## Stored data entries
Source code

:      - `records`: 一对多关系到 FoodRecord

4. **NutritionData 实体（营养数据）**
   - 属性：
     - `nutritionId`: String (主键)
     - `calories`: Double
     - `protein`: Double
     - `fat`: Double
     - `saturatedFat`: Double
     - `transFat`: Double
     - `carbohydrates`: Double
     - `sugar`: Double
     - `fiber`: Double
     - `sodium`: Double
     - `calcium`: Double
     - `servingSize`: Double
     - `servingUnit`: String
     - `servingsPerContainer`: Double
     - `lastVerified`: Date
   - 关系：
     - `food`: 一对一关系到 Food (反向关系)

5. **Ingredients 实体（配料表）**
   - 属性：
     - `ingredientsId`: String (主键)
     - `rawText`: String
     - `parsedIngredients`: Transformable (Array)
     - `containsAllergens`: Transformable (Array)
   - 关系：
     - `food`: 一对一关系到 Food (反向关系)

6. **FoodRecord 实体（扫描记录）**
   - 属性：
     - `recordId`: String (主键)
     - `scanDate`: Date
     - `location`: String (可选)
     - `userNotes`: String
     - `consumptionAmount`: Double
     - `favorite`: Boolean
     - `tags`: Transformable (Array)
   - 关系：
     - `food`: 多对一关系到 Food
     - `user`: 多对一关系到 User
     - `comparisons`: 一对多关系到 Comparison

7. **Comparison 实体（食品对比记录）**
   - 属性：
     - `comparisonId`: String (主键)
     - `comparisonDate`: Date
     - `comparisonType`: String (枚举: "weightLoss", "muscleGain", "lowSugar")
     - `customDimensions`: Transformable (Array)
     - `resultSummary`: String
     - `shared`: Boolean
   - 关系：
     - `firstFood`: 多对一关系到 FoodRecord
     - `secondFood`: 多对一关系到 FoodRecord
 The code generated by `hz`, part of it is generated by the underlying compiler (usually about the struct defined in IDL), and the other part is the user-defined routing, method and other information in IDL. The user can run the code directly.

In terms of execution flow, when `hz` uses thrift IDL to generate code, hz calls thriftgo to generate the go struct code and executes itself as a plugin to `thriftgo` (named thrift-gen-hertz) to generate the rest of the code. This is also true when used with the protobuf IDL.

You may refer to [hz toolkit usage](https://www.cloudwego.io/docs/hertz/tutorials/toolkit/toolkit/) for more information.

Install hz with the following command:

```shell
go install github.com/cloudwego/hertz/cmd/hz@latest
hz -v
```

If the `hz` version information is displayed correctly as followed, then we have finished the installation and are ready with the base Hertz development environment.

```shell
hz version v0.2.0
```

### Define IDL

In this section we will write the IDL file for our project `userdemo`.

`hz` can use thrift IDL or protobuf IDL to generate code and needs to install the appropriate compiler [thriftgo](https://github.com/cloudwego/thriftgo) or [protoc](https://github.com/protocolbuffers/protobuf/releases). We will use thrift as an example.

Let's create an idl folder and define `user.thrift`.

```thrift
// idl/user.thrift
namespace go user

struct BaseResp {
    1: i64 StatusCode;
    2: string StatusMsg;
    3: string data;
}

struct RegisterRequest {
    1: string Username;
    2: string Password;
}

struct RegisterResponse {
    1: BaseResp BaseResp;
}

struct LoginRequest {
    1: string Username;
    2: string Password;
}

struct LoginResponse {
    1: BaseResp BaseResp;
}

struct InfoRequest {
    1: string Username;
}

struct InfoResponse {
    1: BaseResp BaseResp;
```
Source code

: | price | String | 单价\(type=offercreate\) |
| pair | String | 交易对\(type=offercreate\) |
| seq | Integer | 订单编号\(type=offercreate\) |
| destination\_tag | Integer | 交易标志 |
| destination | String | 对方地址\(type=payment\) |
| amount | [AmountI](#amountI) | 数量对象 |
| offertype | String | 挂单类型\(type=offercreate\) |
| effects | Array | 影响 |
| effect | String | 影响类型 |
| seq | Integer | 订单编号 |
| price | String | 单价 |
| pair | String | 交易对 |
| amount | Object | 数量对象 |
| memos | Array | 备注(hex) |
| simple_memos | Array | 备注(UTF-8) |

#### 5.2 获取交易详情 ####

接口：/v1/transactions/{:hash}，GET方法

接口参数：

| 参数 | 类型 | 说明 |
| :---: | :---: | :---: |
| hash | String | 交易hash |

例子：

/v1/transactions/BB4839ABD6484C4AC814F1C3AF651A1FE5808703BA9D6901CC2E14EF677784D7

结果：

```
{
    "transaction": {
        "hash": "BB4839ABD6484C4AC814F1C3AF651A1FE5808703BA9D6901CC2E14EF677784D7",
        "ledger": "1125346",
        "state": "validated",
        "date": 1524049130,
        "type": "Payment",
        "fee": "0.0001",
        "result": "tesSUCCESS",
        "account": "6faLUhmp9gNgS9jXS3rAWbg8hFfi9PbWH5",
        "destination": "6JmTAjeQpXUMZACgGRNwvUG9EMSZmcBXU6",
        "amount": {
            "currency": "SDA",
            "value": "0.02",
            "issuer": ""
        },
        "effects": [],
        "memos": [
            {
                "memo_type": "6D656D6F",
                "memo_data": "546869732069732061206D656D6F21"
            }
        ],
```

## AIM OF THE TASK
Give every record again, exactly as it reads.

## EXERCISE RESULT
Source code

:      - `records`: 一对多关系到 FoodRecord

4. **NutritionData 实体（营养数据）**
   - 属性：
     - `nutritionId`: String (主键)
     - `calories`: Double
     - `protein`: Double
     - `fat`: Double
     - `saturatedFat`: Double
     - `transFat`: Double
     - `carbohydrates`: Double
     - `sugar`: Double
     - `fiber`: Double
     - `sodium`: Double
     - `calcium`: Double
     - `servingSize`: Double
     - `servingUnit`: String
     - `servingsPerContainer`: Double
     - `lastVerified`: Date
   - 关系：
     - `food`: 一对一关系到 Food (反向关系)

5. **Ingredients 实体（配料表）**
   - 属性：
     - `ingredientsId`: String (主键)
     - `rawText`: String
     - `parsedIngredients`: Transformable (Array)
     - `containsAllergens`: Transformable (Array)
   - 关系：
     - `food`: 一对一关系到 Food (反向关系)

6. **FoodRecord 实体（扫描记录）**
   - 属性：
     - `recordId`: String (主键)
     - `scanDate`: Date
     - `location`: String (可选)
     - `userNotes`: String
     - `consumptionAmount`: Double
     - `favorite`: Boolean
     - `tags`: Transformable (Array)
   - 关系：
     - `food`: 多对一关系到 Food
     - `user`: 多对一关系到 User
     - `comparisons`: 一对多关系到 Comparison

7. **Comparison 实体（食品对比记录）**
   - 属性：
     - `comparisonId`: String (主键)
     - `comparisonDate`: Date
     - `comparisonType`: String (枚举: "weightLoss", "muscleGain", "lowSugar")
     - `customDimensions`: Transformable (Array)
     - `resultSummary`: String
     - `shared`: Boolean
   - 关系：
     - `firstFood`: 多对一关系到 FoodRecord
     - `secondFood`: 多对一关系到 FoodRecord
 The code generated by `hz`, part of it is generated by the underlying compiler (usually about the struct defined in IDL), and the other part is the user-defined routing, method and other information in IDL. The user can run the code directly.

In terms of execution flow, when `hz` uses thrift IDL to generate code, hz calls thriftgo to generate the go struct code and executes itself as a plugin to `thriftgo` (named thrift-gen-hertz) to generate the rest of the code. This is also true when used with the protobuf IDL.

You may refer to [hz toolkit usage](https://www.cloudwego.io/docs/hertz/tutorials/toolkit/toolkit/) for more information.

Install hz with the following command:

```shell
go install github.com/cloudwego/hertz/cmd/hz@latest
hz -v
```

If the `hz` version information is displayed correctly as followed, then we have finished the installation and are ready with the base Hertz development environment.

```shell
hz version v0.2.0
```

### Define IDL

In this section we will write the IDL file for our project `userdemo`.

`hz` can use thrift IDL or protobuf IDL to generate code and needs to install the appropriate compiler [thriftgo](https://github.com/cloudwego/thriftgo) or [protoc](https://github.com/protocolbuffers/protobuf/releases). We will use thrift as an example.

Let's create an idl folder and define `user.thrift`.

```thrift
// idl/user.thrift
namespace go user

struct BaseResp {
    1: i64 StatusCode;
    2: string StatusMsg;
    3: string data;
}

struct RegisterRequest {
    1: string Username;
    2: string Password;
}

struct RegisterResponse {
    1: BaseResp BaseResp;
}

struct LoginRequest {
    1: string Username;
    2: string Password;
}

struct LoginResponse {
    1: BaseResp BaseResp;
}

struct InfoRequest {
    1: string Username;
}

struct InfoResponse {
    1: BaseResp BaseResp;
```
Source code

: | price | String | 单价\(type=offercreate\) |
| pair | String | 交易对\(type=offercreate\) |
| seq | Integer | 订单编号\(type=offercreate\) |
| destination\_tag | Integer | 交易标志 |
| destination | String | 对方地址\(type=payment\) |
| amount | [AmountI](#amountI) | 数量对象 |
| offertype | String | 挂单类型\(type=offercreate\) |
| effects | Array | 影响 |
| effect | String | 影响类型 |
| seq | Integer | 订单编号 |
| price | String | 单价 |
| pair | String | 交易对 |
| amount | Object | 数量对象 |
| memos | Array | 备注(hex) |
| simple_memos | Array | 备注(UTF-8) |

#### 5.2 获取交易详情 ####

接口：/v1/transactions/{:hash}，GET方法

接口参数：

| 参数 | 类型 | 说明 |
| :---: | :---: | :---: |
| hash | String | 交易hash |

例子：

/v1/transactions/BB4839ABD6484C4AC814F1C3AF651A1FE5808703BA9D6901CC2E14EF677784D7

结果：

```
{
    "transaction": {
        "hash": "BB4839ABD6484C4AC814F1C3AF651A1FE5808703BA9D6901CC2E14EF677784D7",
        "ledger": "1125346",
        "state": "validated",
        "date": 1524049130,
        "type": "Payment",
        "fee": "0.0001",
        "result": "tesSUCCESS",
        "account": "6faLUhmp9gNgS9jXS3rAWbg8hFfi9PbWH5",
        "destination": "6JmTAjeQpXUMZACgGRNwvUG9EMSZmcBXU6",
        "amount": {
            "currency": "SDA",
            "value": "0.02",
            "issuer": ""
        },
        "effects": [],
        "memos": [
            {
                "memo_type": "6D656D6F",
                "memo_data": "546869732069732061206D656D6F21"
            }
        ],
```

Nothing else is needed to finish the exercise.